Some would argue that its major markets are mature, limiting growth. Yet Pivotal Research Group CEO and Internet, Media and Communications analyst Jeff Wlodarczak believes higher medium to long-term Average Revenue Per User and subscriber forecasts warrants a street-high price target for Spotify shares that is significantly higher than its current trading range.
For Pivotal, which already has the highest target price among all analysts covering audio streaming Goliath Spotify, a $510 year-end target price is now in place.
This is up from its previous year-end estimate of $460 per share.
Investors must like what Wlodarczak has to say, as “SPOT,” which trades on the NYSE, was up by 5.7% within the first hour of Thursday’s trading session to $363.56; trading spiked on word of Pivotal’s street-high target price hike.
With a market cap of $73.04 billion, Spotify is approaching its high reached in mid-February 2021, successfully recovering from a dip below $75 per share seen in mid-December 2022. Since then, “SPOT” has been on fire, with nary a significant dip in value.
“Our basic view remains unchanged,” Wlodarczak writes. “Spotify is the clear winner of the global audio streaming battle as evidenced by their best-in-class user-interface and content recommendation engine, subscriber lead and strong second-quarter results.”
Wlodarczak also likes the Q3 guidance offered from Spotify — “despite the fact they raised their price above competitors in early June,” he notes. “This should allow them to continue to generate solid [Monthly Active Users] and ARPU growth.”

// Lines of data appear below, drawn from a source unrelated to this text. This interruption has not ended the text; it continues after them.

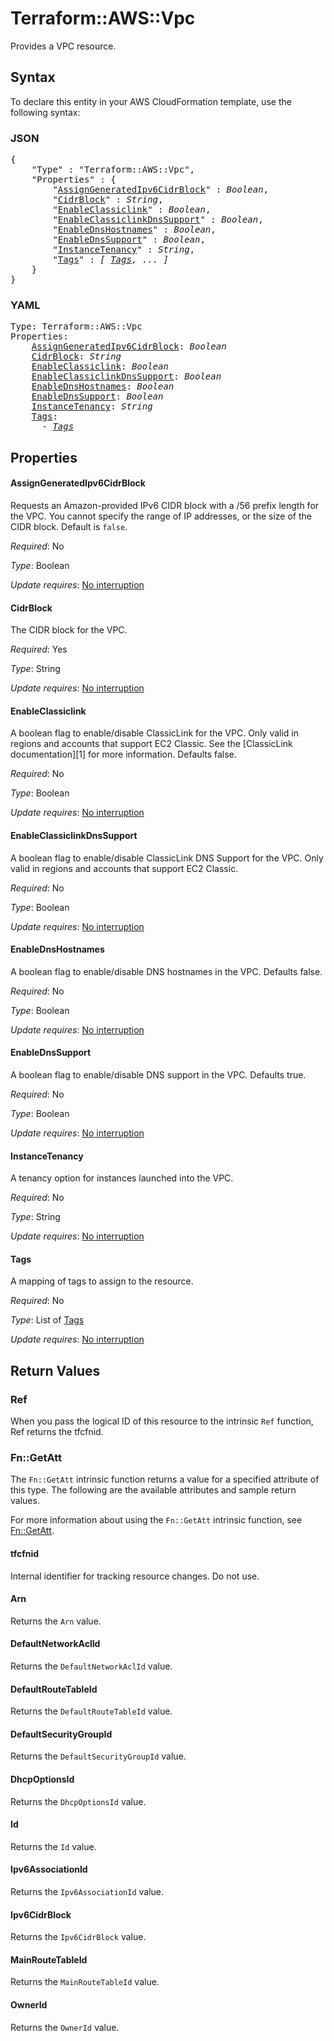 # Terraform::AWS::Vpc

Provides a VPC resource.

## Syntax

To declare this entity in your AWS CloudFormation template, use the following syntax:

### JSON

<pre>
{
    "Type" : "Terraform::AWS::Vpc",
    "Properties" : {
        "<a href="#assigngeneratedipv6cidrblock" title="AssignGeneratedIpv6CidrBlock">AssignGeneratedIpv6CidrBlock</a>" : <i>Boolean</i>,
        "<a href="#cidrblock" title="CidrBlock">CidrBlock</a>" : <i>String</i>,
        "<a href="#enableclassiclink" title="EnableClassiclink">EnableClassiclink</a>" : <i>Boolean</i>,
        "<a href="#enableclassiclinkdnssupport" title="EnableClassiclinkDnsSupport">EnableClassiclinkDnsSupport</a>" : <i>Boolean</i>,
        "<a href="#enablednshostnames" title="EnableDnsHostnames">EnableDnsHostnames</a>" : <i>Boolean</i>,
        "<a href="#enablednssupport" title="EnableDnsSupport">EnableDnsSupport</a>" : <i>Boolean</i>,
        "<a href="#instancetenancy" title="InstanceTenancy">InstanceTenancy</a>" : <i>String</i>,
        "<a href="#tags" title="Tags">Tags</a>" : <i>[ <a href="tags.md">Tags</a>, ... ]</i>
    }
}
</pre>

### YAML

<pre>
Type: Terraform::AWS::Vpc
Properties:
    <a href="#assigngeneratedipv6cidrblock" title="AssignGeneratedIpv6CidrBlock">AssignGeneratedIpv6CidrBlock</a>: <i>Boolean</i>
    <a href="#cidrblock" title="CidrBlock">CidrBlock</a>: <i>String</i>
    <a href="#enableclassiclink" title="EnableClassiclink">EnableClassiclink</a>: <i>Boolean</i>
    <a href="#enableclassiclinkdnssupport" title="EnableClassiclinkDnsSupport">EnableClassiclinkDnsSupport</a>: <i>Boolean</i>
    <a href="#enablednshostnames" title="EnableDnsHostnames">EnableDnsHostnames</a>: <i>Boolean</i>
    <a href="#enablednssupport" title="EnableDnsSupport">EnableDnsSupport</a>: <i>Boolean</i>
    <a href="#instancetenancy" title="InstanceTenancy">InstanceTenancy</a>: <i>String</i>
    <a href="#tags" title="Tags">Tags</a>: <i>
      - <a href="tags.md">Tags</a></i>
</pre>

## Properties

#### AssignGeneratedIpv6CidrBlock

Requests an Amazon-provided IPv6 CIDR
block with a /56 prefix length for the VPC. You cannot specify the range of IP addresses, or
the size of the CIDR block. Default is `false`.

_Required_: No

_Type_: Boolean

_Update requires_: [No interruption](https://docs.aws.amazon.com/AWSCloudFormation/latest/UserGuide/using-cfn-updating-stacks-update-behaviors.html#update-no-interrupt)

#### CidrBlock

The CIDR block for the VPC.

_Required_: Yes

_Type_: String

_Update requires_: [No interruption](https://docs.aws.amazon.com/AWSCloudFormation/latest/UserGuide/using-cfn-updating-stacks-update-behaviors.html#update-no-interrupt)

#### EnableClassiclink

A boolean flag to enable/disable ClassicLink
for the VPC. Only valid in regions and accounts that support EC2 Classic.
See the [ClassicLink documentation][1] for more information. Defaults false.

_Required_: No

_Type_: Boolean

_Update requires_: [No interruption](https://docs.aws.amazon.com/AWSCloudFormation/latest/UserGuide/using-cfn-updating-stacks-update-behaviors.html#update-no-interrupt)

#### EnableClassiclinkDnsSupport

A boolean flag to enable/disable ClassicLink DNS Support for the VPC.
Only valid in regions and accounts that support EC2 Classic.

_Required_: No

_Type_: Boolean

_Update requires_: [No interruption](https://docs.aws.amazon.com/AWSCloudFormation/latest/UserGuide/using-cfn-updating-stacks-update-behaviors.html#update-no-interrupt)

#### EnableDnsHostnames

A boolean flag to enable/disable DNS hostnames in the VPC. Defaults false.

_Required_: No

_Type_: Boolean

_Update requires_: [No interruption](https://docs.aws.amazon.com/AWSCloudFormation/latest/UserGuide/using-cfn-updating-stacks-update-behaviors.html#update-no-interrupt)

#### EnableDnsSupport

A boolean flag to enable/disable DNS support in the VPC. Defaults true.

_Required_: No

_Type_: Boolean

_Update requires_: [No interruption](https://docs.aws.amazon.com/AWSCloudFormation/latest/UserGuide/using-cfn-updating-stacks-update-behaviors.html#update-no-interrupt)

#### InstanceTenancy

A tenancy option for instances launched into the VPC.

_Required_: No

_Type_: String

_Update requires_: [No interruption](https://docs.aws.amazon.com/AWSCloudFormation/latest/UserGuide/using-cfn-updating-stacks-update-behaviors.html#update-no-interrupt)

#### Tags

A mapping of tags to assign to the resource.

_Required_: No

_Type_: List of <a href="tags.md">Tags</a>

_Update requires_: [No interruption](https://docs.aws.amazon.com/AWSCloudFormation/latest/UserGuide/using-cfn-updating-stacks-update-behaviors.html#update-no-interrupt)

## Return Values

### Ref

When you pass the logical ID of this resource to the intrinsic `Ref` function, Ref returns the tfcfnid.

### Fn::GetAtt

The `Fn::GetAtt` intrinsic function returns a value for a specified attribute of this type. The following are the available attributes and sample return values.

For more information about using the `Fn::GetAtt` intrinsic function, see [Fn::GetAtt](https://docs.aws.amazon.com/AWSCloudFormation/latest/UserGuide/intrinsic-function-reference-getatt.html).

#### tfcfnid

Internal identifier for tracking resource changes. Do not use.

#### Arn

Returns the <code>Arn</code> value.

#### DefaultNetworkAclId

Returns the <code>DefaultNetworkAclId</code> value.

#### DefaultRouteTableId

Returns the <code>DefaultRouteTableId</code> value.

#### DefaultSecurityGroupId

Returns the <code>DefaultSecurityGroupId</code> value.

#### DhcpOptionsId

Returns the <code>DhcpOptionsId</code> value.

#### Id

Returns the <code>Id</code> value.

#### Ipv6AssociationId

Returns the <code>Ipv6AssociationId</code> value.

#### Ipv6CidrBlock

Returns the <code>Ipv6CidrBlock</code> value.

#### MainRouteTableId

Returns the <code>MainRouteTableId</code> value.

#### OwnerId

Returns the <code>OwnerId</code> value.

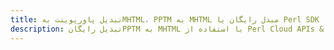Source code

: ---title: تبدیل پاورپوینت بهMHTML، PPTM به MHTML مبدل رایگان یا Perl SDKdescription: تبدیل رایگانPPTM به MHTML با استفاده از Perl Cloud APIs & SDK. همچنین اسناد Microsoft PowerPoint را در Cloud ایجاد، ویرایش و رندر کنید.---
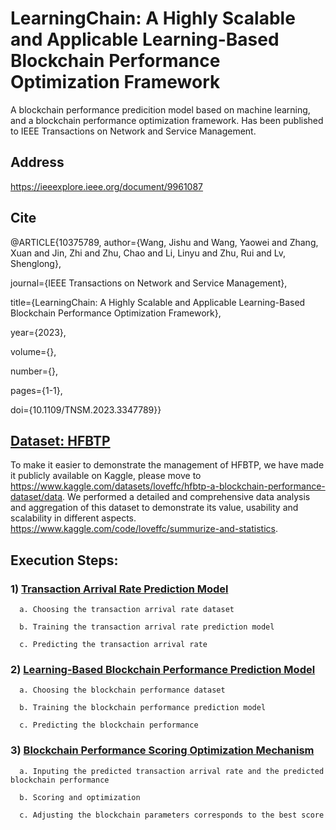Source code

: # LearningChain: A Highly Scalable and Applicable Learning-Based Blockchain Performance Optimization Framework
A blockchain performance predicition model based on machine learning, and a blockchain performance optimization framework. Has been published to IEEE Transactions on Network and Service Management.
## Address
https://ieeexplore.ieee.org/document/9961087
## Cite
@ARTICLE{10375789,
  author={Wang, Jishu and Wang, Yaowei and Zhang, Xuan and Jin, Zhi and Zhu, Chao and Li, Linyu and Zhu, Rui and Lv, Shenglong},
  
  journal={IEEE Transactions on Network and Service Management}, 
  
  title={LearningChain: A Highly Scalable and Applicable Learning-Based Blockchain Performance Optimization Framework}, 

  year={2023},
  
  volume={},
  
  number={},
  
  pages={1-1},
  
  doi={10.1109/TNSM.2023.3347789}}
## [Dataset: HFBTP](https://www.kaggle.com/datasets/loveffc/hfbtp-a-blockchain-performance-dataset/data)
To make it easier to demonstrate the management of HFBTP, we have made it publicly available on Kaggle, please move to https://www.kaggle.com/datasets/loveffc/hfbtp-a-blockchain-performance-dataset/data. We performed a detailed and comprehensive data analysis and aggregation of this dataset to demonstrate its value, usability and scalability in different aspects. https://www.kaggle.com/code/loveffc/summurize-and-statistics.

## Execution Steps:
### 1) [Transaction Arrival Rate Prediction Model](https://github.com/JiShuWang/LearningChain/tree/main/TransactionArrivalRatePrediction)

      a. Choosing the transaction arrival rate dataset
  
      b. Training the transaction arrival rate prediction model
  
      c. Predicting the transaction arrival rate
  
### 2) [Learning-Based Blockchain Performance Prediction Model](https://github.com/JiShuWang/LearningChain/tree/main/BlockchainPerformancePrediction)

      a. Choosing the blockchain performance dataset
 
      b. Training the blockchain performance prediction model

      c. Predicting the blockchain performance
  
### 3) [Blockchain Performance Scoring Optimization Mechanism](https://github.com/JiShuWang/LearningChain/tree/main/ScoringOptimization)

      a. Inputing the predicted transaction arrival rate and the predicted blockchain performance

      b. Scoring and optimization

      c. Adjusting the blockchain parameters corresponds to the best score
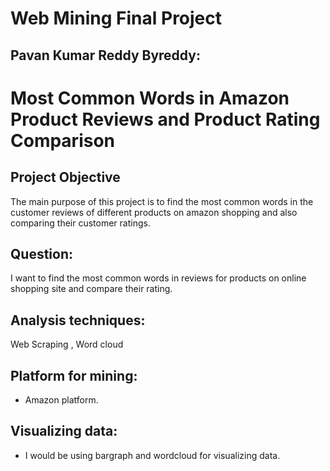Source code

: # Web Mining Final Project

## Pavan Kumar Reddy Byreddy:

# Most Common Words in Amazon Product Reviews and Product Rating Comparison


## Project Objective

The main purpose of this project is to find the most common words in the customer reviews of different products on amazon shopping and also comparing their customer ratings.

## Question:
I want to find the most common words in reviews for products on online shopping site and compare their rating.

## Analysis techniques:
Web Scraping , Word cloud

## Platform for mining:
- Amazon platform.


## Visualizing data:
- I would be using bargraph and wordcloud for visualizing data.


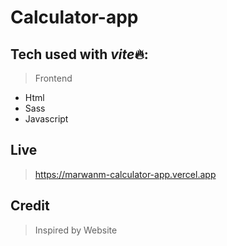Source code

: # Calculator-app

## Tech used with *vite*🔥:

> Frontend

-   Html
-   Sass
-   Javascript

## Live

> https://marwanm-calculator-app.vercel.app

## Credit

> Inspired by Website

Ultimately, this could generate “sizeable gains” in Free Cash Flow as he expects Spotify’s competitors to raise their pricing tiers to Spotify’s levels in the next three to six months.
But Spotify stands out for its recent move to add long-form music video content, which includes long-form video advertisements. “Spotify and Netflix are proof positive,” he says. “Our new higher forecasts for advertising imply Spotify advertising reaches 15% of revenue (vs. 12% currently) by 2028 versus management’s goal — not unreasonable — of 20%.”
The new $510 target price Spotify would trade at is near $100 billion in enterprise value (up from $99 billion), “which intuitively make sense to us for the clear winner of the global music streaming race on its way to 1 billion MAUs and materially higher ARPU over the next 5-7 years,” Wlodarczak concludes. “We also believe there are material opportunities to significantly expand the social media component of their service and to lever AI into more rapid development of new products, more robust content recommendation and ad targeting.”